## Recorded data

■ ■ ■ ■

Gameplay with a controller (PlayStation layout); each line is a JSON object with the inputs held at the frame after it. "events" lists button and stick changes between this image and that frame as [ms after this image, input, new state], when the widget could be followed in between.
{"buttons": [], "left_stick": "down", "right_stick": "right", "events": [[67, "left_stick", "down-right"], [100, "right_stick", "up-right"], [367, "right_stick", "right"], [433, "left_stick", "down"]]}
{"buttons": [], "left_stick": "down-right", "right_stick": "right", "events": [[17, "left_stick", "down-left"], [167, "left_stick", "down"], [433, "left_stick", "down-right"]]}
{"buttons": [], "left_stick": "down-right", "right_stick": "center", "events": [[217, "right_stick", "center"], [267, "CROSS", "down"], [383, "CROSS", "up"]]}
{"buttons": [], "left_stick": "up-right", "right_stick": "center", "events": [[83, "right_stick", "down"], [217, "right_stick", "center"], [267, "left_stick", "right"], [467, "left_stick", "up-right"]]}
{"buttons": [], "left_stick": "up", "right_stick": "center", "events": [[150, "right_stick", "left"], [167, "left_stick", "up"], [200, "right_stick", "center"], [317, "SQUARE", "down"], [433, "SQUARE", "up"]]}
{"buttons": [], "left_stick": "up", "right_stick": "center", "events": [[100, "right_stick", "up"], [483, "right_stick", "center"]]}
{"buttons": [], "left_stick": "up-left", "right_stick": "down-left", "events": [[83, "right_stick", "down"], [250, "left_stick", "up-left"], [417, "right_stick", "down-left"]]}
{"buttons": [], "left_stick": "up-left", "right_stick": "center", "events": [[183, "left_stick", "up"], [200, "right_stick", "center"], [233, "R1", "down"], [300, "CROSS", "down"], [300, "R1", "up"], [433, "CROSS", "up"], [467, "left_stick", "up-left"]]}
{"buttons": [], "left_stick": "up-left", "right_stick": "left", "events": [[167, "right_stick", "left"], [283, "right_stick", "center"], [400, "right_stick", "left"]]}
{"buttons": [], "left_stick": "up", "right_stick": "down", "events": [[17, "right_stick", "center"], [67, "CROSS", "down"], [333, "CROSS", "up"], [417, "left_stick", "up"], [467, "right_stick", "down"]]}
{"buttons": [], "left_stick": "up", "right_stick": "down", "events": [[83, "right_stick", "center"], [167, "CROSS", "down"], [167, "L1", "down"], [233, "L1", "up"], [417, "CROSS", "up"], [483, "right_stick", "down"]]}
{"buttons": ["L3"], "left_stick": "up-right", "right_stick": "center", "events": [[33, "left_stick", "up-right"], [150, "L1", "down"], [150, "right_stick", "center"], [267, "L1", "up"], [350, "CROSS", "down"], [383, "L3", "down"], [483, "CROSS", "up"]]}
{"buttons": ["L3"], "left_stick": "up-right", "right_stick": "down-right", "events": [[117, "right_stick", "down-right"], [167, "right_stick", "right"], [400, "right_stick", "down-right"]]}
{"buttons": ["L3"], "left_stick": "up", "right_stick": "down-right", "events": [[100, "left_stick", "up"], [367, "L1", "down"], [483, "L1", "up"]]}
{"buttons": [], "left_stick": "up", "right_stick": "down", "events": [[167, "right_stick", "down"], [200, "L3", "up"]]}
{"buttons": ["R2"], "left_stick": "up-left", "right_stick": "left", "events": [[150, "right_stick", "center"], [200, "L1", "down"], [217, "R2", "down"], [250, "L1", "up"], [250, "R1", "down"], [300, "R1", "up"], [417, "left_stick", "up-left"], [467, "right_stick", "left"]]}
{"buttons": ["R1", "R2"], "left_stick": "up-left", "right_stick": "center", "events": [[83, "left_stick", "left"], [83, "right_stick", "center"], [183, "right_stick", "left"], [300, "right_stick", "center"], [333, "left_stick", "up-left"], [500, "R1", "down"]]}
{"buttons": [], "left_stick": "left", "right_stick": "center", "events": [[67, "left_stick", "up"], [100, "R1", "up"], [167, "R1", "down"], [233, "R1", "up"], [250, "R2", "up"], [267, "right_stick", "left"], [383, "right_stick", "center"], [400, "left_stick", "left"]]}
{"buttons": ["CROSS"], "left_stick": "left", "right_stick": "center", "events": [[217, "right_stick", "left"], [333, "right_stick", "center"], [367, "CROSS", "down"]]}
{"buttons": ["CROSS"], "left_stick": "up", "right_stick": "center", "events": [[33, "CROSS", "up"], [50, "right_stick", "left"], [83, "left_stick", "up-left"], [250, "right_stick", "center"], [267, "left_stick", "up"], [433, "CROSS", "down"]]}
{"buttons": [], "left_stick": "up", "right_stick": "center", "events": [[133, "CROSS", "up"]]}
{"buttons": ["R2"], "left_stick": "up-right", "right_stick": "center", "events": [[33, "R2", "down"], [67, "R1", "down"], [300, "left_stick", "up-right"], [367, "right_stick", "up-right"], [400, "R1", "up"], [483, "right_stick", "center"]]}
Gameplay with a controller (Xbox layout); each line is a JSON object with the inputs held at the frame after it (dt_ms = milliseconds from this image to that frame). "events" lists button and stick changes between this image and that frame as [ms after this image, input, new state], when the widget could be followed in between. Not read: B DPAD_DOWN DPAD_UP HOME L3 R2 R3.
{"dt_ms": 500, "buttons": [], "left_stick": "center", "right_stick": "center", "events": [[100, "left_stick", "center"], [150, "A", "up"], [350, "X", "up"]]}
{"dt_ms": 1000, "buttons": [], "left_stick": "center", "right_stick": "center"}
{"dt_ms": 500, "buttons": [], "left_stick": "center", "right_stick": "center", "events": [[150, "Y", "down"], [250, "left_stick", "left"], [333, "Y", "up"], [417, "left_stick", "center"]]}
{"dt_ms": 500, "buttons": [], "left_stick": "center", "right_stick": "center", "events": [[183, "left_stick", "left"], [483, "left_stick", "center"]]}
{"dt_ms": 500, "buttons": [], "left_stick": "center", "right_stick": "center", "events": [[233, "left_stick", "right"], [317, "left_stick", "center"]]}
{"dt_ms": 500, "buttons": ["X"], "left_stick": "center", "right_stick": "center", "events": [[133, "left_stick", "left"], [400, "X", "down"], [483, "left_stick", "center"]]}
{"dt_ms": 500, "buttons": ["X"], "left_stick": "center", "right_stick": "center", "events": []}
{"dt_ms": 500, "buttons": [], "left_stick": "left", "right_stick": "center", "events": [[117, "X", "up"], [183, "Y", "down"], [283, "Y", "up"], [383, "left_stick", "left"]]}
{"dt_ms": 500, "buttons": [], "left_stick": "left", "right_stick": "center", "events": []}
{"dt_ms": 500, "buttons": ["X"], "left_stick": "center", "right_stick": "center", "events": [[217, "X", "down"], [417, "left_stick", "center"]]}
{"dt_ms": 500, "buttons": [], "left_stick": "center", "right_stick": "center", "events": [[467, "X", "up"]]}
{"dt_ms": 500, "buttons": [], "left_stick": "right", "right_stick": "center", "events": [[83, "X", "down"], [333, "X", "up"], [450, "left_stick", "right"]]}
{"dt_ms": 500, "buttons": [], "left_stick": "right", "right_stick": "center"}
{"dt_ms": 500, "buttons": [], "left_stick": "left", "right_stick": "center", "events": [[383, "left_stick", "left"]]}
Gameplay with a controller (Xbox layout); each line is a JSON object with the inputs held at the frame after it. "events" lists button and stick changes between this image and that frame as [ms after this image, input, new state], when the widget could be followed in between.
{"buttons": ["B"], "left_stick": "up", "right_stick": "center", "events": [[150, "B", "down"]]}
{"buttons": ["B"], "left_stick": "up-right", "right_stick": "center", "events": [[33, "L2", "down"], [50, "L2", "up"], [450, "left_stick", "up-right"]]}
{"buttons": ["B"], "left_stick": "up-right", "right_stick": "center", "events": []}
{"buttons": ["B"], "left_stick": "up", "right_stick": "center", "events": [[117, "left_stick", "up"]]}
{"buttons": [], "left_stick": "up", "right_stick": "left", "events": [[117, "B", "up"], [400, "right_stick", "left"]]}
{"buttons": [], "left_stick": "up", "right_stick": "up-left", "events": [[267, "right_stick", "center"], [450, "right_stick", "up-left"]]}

■ ■ ■ ■

## What you will do
Looking back at the data above, tally each line that includes the word "this", then answer with the total alone.

## Task result
3